Der Fronleichnamstag ist der Verehrung der Heiligen Eucharistie, des Leibes und Blutes Christi unter den Gestalten von Brot und Wein gewidmet. "Alle Gläubigen sollen an diesem Tag mit ihrem Lobpreis zum Ausdruck bringen, wie sehr sie sich freuen, dass Christus inmitten unserer Pfarrei und Stadt gegenwärtig ist. Weil er mitten unter uns wohnt und alle Wege mit uns geht, gehen wir - im Normalfall - in der Fronleichnamsprozession mit ihm" so Pfarrer Hannes Lorenz. Diese war in der gewohnten Form in Corona-Zeiten heuer leider nicht möglich. So fand das Fronleichnamsfest in etwas veränderter Form statt.
Noch schlimmer wäre es gewesen, die Pfarrgemeinde Sankt Johannes der Täufer Nabburg hätte die Botschaft von Fronleichnam einfach versteckt und für sich behalten. Aber so gab es nach dem acht Uhr Gottesdienst einen Eucharistischen Lobpreis im Freien am Altar an der Bücherei.
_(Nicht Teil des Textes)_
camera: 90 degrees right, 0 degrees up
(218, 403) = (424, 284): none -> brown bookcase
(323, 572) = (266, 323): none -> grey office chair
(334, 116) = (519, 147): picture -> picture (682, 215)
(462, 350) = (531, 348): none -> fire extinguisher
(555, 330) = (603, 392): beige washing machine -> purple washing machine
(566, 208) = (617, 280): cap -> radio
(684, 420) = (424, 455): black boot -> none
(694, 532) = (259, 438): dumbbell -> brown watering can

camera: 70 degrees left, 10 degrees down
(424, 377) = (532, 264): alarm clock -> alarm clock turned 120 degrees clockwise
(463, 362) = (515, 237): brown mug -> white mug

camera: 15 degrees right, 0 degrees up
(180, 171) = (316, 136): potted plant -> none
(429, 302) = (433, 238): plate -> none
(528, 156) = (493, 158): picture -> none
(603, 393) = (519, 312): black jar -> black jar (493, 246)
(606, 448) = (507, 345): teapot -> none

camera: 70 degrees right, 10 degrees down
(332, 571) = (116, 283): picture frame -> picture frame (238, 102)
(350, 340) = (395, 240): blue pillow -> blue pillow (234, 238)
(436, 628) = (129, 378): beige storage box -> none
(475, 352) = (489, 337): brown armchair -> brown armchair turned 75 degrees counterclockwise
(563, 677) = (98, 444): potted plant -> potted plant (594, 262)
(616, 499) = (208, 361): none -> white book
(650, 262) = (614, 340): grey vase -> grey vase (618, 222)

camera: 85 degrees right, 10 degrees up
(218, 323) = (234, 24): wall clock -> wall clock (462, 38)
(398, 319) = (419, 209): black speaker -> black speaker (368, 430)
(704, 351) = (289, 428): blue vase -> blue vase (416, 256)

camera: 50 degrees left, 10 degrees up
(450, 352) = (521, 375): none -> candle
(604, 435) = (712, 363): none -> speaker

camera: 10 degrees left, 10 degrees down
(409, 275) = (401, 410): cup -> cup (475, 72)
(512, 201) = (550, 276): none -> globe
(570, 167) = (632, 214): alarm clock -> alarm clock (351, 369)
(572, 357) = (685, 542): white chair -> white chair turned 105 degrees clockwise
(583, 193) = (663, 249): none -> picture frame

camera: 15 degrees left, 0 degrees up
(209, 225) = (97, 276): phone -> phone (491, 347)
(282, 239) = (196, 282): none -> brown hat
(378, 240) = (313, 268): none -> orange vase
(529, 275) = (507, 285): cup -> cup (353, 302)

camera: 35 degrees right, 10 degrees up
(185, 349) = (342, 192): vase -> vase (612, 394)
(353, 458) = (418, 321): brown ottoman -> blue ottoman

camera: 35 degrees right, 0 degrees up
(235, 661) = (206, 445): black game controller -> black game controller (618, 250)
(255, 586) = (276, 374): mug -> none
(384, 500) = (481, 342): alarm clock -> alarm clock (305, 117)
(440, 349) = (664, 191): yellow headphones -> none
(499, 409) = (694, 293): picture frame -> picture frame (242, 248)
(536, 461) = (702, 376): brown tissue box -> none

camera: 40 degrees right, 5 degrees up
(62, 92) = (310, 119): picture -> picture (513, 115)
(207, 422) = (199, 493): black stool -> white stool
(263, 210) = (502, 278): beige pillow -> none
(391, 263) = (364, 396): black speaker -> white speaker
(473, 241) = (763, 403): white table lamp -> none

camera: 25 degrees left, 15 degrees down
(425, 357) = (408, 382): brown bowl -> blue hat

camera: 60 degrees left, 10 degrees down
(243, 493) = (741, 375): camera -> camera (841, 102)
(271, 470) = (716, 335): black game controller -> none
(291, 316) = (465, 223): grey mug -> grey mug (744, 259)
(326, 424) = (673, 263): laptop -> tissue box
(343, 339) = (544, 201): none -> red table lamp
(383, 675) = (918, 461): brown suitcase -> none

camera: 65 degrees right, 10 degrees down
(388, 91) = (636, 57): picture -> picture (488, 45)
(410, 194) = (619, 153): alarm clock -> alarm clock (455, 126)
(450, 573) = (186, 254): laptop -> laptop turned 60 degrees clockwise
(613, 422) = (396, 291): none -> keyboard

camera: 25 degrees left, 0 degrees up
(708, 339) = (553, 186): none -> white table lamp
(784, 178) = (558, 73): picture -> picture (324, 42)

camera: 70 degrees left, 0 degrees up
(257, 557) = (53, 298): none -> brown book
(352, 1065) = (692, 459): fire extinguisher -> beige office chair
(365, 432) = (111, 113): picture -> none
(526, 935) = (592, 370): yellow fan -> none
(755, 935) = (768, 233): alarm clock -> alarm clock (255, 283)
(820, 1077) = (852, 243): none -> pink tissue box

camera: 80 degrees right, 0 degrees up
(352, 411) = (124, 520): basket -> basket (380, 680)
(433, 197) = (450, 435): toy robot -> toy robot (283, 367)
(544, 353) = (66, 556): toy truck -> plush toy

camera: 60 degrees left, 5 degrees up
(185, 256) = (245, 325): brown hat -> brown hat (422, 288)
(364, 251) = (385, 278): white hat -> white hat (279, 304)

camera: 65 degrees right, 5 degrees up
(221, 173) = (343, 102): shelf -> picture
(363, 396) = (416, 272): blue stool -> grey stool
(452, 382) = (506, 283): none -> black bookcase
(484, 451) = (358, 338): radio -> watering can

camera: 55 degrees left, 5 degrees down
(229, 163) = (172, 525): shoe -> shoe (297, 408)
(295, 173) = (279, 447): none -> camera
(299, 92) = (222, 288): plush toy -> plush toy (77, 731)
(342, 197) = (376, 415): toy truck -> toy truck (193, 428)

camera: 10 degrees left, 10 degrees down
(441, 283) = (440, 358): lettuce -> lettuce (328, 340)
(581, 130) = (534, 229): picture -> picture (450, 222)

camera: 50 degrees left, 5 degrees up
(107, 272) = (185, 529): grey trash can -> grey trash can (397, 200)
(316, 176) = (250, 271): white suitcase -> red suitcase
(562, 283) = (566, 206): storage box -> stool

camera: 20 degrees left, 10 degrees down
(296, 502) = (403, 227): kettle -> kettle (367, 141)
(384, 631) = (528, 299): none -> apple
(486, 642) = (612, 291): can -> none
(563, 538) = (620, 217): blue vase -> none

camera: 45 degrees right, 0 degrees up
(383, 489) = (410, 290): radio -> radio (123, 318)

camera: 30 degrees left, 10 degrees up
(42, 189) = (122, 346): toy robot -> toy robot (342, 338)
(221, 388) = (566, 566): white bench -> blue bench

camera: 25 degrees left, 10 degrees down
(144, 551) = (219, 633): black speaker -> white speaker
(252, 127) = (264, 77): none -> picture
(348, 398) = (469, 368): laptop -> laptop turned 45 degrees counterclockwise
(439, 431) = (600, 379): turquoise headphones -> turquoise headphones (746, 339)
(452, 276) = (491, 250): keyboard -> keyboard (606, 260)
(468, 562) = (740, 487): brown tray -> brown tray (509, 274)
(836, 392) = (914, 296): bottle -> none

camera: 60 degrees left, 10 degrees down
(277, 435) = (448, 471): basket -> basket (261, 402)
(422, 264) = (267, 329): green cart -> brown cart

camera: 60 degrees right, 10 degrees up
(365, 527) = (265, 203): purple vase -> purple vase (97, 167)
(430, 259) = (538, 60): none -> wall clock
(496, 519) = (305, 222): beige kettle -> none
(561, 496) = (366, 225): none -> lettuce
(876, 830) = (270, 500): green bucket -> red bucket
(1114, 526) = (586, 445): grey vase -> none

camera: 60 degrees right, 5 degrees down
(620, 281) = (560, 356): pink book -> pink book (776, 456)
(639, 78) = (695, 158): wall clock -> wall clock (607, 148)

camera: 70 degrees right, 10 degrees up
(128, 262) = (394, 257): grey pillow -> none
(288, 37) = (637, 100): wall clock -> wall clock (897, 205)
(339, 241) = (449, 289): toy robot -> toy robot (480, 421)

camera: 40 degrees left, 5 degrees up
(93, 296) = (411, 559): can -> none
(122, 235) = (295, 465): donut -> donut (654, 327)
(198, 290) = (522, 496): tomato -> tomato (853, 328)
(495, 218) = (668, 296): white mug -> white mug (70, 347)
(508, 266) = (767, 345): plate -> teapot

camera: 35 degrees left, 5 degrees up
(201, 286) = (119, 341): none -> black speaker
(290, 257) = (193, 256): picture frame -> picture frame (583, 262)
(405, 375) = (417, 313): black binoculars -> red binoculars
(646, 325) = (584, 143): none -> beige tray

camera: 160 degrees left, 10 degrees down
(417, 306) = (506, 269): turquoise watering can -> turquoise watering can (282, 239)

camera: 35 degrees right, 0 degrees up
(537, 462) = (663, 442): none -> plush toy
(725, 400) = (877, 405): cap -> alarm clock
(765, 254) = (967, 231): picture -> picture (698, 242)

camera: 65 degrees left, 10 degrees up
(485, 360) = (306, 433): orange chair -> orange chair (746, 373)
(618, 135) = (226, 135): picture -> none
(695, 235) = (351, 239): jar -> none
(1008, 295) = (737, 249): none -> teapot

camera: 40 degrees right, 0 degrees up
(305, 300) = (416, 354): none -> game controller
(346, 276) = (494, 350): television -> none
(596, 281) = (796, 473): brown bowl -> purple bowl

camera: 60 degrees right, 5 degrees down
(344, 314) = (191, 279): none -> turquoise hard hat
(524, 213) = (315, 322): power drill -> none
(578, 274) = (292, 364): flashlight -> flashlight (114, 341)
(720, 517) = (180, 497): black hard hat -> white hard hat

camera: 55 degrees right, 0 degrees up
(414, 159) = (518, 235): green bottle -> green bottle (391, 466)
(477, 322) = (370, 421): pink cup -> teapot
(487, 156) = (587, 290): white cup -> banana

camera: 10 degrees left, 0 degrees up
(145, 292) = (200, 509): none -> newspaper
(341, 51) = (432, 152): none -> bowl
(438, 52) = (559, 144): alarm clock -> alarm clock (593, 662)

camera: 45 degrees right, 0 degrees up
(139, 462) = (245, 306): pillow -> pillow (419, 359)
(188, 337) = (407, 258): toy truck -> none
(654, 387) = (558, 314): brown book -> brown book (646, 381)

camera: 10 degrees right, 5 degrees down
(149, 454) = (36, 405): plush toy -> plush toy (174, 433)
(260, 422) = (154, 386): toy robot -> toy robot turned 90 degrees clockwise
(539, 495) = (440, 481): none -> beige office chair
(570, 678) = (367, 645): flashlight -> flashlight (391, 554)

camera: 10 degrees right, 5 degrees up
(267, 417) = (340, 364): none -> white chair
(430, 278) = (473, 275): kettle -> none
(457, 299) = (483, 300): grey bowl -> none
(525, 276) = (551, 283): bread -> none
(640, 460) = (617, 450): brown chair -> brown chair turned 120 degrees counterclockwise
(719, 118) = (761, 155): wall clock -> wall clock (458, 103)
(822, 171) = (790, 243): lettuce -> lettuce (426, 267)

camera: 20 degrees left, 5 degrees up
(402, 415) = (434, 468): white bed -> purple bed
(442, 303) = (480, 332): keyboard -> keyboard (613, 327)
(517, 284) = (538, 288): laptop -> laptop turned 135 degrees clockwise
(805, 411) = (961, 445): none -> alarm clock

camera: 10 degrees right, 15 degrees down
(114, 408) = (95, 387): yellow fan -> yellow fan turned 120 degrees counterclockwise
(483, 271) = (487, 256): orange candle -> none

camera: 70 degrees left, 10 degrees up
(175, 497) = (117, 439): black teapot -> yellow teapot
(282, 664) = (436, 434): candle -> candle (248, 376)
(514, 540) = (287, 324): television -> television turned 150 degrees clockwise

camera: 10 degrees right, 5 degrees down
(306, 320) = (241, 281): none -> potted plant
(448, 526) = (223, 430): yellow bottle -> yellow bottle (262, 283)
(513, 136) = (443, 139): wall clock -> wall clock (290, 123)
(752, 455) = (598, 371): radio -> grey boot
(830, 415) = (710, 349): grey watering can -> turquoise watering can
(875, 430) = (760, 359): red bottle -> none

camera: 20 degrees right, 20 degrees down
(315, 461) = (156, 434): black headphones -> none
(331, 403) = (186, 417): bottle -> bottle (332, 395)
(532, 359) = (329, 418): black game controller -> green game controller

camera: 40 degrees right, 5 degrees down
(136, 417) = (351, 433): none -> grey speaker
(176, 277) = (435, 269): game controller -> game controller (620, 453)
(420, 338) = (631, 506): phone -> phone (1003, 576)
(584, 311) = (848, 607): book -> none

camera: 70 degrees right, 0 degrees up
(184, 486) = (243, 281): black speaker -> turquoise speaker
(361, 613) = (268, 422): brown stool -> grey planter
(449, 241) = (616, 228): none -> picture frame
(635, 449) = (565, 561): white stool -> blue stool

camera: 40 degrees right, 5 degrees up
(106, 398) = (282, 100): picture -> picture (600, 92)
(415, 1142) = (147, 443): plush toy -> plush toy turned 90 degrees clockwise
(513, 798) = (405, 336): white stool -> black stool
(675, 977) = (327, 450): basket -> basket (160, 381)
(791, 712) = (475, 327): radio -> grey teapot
Das war die kleinste mögliche „Prozession“ mit dem Allerheiligsten nach draußen, welche durch das Landratsamt mit begrenzter Teilnehmerzahl genehmigt wurde.
Die Verkündigung des Evangeliums, Bitten in Anliegen aller Christen und eucharistischer Segen an nur einer Station. Dafür galten die bekannten Regeln für einen Gottesdienst im Freien für deren Einhaltung zahlreiche Ordner gewissenhaft sorgten.
Zum Festgottesdienst konnte Pfarrer Lorenz den neugewählten Bürgermeister Frank Zeitler und Mitglieder des Stadtrates sowie die Fahnen der katholischen Vereine, der Ortsfeuerwehren und einiger weltlicher Vereine begrüßen. Die festliche Eucharistiefeier wurde mit Schola-Gesang unter Leitung von Chorregent Jonathan an der Orgel umrahmt. Beim eucharistischen Gebet vor der Bücherei am Oberen Markt - dort, wo sonst die traditionelle Fronleichnamsprozession endet - war der Blumenteppich mit dem Motiv des Seesturms Blickfang. Fleißige Hände des Frauenbundes ließen den Teppich in mehrtägiger Arbeit entstehen.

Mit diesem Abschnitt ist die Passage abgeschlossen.